*** Opening of Records for processing ***

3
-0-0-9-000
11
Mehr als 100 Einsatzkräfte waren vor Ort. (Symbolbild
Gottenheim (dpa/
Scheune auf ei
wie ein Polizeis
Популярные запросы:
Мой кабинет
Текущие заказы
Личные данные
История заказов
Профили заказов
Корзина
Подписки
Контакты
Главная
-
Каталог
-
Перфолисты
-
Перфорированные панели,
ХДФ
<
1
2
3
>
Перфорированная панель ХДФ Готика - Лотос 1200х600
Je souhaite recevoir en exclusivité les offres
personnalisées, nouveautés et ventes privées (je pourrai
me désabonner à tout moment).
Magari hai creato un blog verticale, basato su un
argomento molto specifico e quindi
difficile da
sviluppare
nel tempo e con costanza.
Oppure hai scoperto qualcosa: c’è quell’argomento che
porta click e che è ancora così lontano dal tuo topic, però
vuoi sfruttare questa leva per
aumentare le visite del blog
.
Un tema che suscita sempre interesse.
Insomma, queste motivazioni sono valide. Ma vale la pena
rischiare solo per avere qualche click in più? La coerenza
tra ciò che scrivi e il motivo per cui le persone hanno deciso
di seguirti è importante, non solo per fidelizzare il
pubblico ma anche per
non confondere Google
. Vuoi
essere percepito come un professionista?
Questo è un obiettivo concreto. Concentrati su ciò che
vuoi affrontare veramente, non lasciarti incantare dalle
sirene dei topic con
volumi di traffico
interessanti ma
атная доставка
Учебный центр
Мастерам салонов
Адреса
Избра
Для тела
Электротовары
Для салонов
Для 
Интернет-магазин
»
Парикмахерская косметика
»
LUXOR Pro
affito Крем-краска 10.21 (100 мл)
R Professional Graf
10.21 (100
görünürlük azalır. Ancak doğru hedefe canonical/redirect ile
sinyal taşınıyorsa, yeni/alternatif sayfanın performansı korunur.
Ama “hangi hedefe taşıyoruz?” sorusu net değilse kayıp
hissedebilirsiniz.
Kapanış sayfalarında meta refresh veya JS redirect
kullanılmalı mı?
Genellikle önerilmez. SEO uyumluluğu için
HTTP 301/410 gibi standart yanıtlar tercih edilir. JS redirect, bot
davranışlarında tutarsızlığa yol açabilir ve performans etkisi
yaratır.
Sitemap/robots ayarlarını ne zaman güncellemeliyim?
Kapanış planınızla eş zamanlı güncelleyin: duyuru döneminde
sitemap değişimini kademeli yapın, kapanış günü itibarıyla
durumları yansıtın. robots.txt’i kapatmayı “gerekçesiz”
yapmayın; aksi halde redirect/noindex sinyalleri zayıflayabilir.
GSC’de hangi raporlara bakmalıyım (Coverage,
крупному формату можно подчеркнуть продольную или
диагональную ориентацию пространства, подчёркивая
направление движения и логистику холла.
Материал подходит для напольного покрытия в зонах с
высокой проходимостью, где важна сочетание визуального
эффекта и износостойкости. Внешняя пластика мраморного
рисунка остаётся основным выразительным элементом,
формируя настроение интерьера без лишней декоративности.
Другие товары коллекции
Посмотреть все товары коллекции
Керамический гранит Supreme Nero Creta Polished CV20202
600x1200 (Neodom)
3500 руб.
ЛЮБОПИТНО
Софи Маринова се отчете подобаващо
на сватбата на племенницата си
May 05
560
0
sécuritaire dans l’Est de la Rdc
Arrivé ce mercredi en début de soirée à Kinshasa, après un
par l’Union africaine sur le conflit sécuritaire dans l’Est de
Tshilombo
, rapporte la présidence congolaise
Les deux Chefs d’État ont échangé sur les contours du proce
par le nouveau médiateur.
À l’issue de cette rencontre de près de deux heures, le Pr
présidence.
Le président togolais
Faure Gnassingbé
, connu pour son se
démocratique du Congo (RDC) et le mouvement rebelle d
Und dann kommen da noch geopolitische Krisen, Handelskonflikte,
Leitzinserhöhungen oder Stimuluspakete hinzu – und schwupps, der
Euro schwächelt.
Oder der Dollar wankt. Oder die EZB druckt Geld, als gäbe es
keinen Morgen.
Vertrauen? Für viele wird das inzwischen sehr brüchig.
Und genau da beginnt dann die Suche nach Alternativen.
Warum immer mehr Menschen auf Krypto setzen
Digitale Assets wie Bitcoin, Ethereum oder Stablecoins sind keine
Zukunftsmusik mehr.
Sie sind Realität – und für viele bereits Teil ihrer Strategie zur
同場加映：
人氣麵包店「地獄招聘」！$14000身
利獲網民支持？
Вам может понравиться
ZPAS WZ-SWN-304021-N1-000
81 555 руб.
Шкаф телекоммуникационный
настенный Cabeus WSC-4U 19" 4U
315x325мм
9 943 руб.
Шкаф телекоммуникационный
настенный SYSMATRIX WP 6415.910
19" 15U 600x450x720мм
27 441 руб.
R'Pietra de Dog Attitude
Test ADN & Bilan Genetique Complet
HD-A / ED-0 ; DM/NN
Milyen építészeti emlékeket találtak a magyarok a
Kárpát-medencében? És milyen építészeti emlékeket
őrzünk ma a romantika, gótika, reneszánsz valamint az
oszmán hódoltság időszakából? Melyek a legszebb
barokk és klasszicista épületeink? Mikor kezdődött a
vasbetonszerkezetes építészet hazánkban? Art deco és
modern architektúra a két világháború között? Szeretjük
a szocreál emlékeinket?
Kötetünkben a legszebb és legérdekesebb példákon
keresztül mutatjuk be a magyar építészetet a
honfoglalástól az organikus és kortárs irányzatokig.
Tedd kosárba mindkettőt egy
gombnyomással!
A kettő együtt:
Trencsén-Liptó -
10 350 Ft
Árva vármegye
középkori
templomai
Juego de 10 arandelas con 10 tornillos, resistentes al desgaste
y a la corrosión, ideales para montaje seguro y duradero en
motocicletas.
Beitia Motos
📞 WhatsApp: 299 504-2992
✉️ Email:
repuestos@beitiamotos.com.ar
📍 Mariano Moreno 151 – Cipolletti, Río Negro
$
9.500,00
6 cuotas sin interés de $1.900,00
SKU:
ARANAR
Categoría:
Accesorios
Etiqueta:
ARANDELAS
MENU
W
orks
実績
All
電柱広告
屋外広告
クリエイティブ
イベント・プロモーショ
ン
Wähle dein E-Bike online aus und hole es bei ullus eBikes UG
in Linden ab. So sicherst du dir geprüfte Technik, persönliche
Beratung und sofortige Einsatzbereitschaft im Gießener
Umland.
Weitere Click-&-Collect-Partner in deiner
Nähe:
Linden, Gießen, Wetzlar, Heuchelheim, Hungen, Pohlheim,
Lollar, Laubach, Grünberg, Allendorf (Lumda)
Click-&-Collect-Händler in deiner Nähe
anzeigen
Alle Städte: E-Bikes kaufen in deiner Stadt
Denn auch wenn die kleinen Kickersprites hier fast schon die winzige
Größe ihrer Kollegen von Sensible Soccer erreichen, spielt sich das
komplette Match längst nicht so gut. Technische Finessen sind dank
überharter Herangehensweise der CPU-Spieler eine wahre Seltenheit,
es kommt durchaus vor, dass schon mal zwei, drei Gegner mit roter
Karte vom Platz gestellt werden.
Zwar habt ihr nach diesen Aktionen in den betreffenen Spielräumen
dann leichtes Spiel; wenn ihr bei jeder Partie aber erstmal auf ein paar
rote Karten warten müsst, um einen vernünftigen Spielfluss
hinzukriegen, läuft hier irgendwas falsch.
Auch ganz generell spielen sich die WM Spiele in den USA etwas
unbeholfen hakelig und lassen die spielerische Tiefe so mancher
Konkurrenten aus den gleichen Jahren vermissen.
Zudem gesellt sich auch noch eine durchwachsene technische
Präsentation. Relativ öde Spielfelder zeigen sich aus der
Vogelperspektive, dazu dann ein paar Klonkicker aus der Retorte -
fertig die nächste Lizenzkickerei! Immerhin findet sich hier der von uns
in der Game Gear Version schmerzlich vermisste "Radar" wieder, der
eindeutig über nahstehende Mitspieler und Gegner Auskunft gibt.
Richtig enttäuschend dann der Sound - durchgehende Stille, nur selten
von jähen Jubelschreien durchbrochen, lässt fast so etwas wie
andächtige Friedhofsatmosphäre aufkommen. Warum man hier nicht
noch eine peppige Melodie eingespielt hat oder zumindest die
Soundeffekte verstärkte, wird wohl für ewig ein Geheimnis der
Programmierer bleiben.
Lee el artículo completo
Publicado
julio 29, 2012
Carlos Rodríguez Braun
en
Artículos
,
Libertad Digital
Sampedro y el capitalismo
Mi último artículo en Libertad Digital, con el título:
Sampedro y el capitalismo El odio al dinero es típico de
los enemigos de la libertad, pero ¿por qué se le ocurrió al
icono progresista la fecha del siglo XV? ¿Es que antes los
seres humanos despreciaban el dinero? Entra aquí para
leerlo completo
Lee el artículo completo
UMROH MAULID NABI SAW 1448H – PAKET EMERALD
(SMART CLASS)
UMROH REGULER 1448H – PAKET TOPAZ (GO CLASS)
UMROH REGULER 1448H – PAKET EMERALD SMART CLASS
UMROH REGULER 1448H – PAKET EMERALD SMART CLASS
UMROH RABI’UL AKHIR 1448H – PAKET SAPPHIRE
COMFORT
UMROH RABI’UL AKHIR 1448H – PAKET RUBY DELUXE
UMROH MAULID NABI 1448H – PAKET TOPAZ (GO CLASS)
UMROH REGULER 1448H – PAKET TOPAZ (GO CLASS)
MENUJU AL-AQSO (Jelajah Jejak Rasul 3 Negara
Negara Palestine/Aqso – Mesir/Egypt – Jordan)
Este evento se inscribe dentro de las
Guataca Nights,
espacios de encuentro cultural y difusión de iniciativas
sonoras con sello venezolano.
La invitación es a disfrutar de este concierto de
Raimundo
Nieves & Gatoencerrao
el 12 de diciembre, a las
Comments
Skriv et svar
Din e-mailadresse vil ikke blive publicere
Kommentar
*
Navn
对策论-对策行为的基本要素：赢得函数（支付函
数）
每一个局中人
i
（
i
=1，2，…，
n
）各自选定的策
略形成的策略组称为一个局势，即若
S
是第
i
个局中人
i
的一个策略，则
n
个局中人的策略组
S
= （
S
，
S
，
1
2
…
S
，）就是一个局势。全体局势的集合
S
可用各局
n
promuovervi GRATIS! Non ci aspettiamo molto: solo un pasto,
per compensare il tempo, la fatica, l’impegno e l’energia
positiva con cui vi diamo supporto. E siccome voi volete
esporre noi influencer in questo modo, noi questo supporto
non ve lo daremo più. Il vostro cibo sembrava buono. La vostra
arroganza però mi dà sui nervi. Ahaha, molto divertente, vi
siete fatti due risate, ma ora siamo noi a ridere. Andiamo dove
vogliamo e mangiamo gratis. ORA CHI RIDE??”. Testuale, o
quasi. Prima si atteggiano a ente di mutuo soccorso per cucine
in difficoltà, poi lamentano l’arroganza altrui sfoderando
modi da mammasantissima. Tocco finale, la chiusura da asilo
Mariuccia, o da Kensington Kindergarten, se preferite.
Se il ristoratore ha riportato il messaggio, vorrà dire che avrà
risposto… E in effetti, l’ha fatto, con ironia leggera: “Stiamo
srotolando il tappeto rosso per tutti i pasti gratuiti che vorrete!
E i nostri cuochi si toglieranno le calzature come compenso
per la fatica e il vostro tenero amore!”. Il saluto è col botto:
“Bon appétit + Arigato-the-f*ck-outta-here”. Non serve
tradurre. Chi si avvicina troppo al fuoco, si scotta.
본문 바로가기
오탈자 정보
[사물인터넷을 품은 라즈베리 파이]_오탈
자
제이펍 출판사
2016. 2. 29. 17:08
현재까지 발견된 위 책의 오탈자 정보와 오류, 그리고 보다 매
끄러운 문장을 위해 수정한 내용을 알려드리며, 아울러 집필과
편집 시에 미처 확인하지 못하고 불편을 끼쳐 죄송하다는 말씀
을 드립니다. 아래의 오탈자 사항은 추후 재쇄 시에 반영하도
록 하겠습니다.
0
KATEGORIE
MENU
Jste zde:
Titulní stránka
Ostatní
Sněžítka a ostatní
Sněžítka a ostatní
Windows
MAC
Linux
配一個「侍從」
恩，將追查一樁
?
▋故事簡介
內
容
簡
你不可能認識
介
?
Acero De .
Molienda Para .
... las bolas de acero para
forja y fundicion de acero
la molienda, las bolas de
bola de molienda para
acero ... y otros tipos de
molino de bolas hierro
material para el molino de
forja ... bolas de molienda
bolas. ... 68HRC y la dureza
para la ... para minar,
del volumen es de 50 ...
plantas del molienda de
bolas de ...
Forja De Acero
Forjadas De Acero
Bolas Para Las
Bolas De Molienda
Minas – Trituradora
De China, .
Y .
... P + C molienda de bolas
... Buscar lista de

*** Close of Records for processing ***

What you will do:
Scan the entries above for the string "Nähe", and copy every line where it turns up.

Problem solution:
Nähe:
Click-&-Collect-Händler in deiner Nähe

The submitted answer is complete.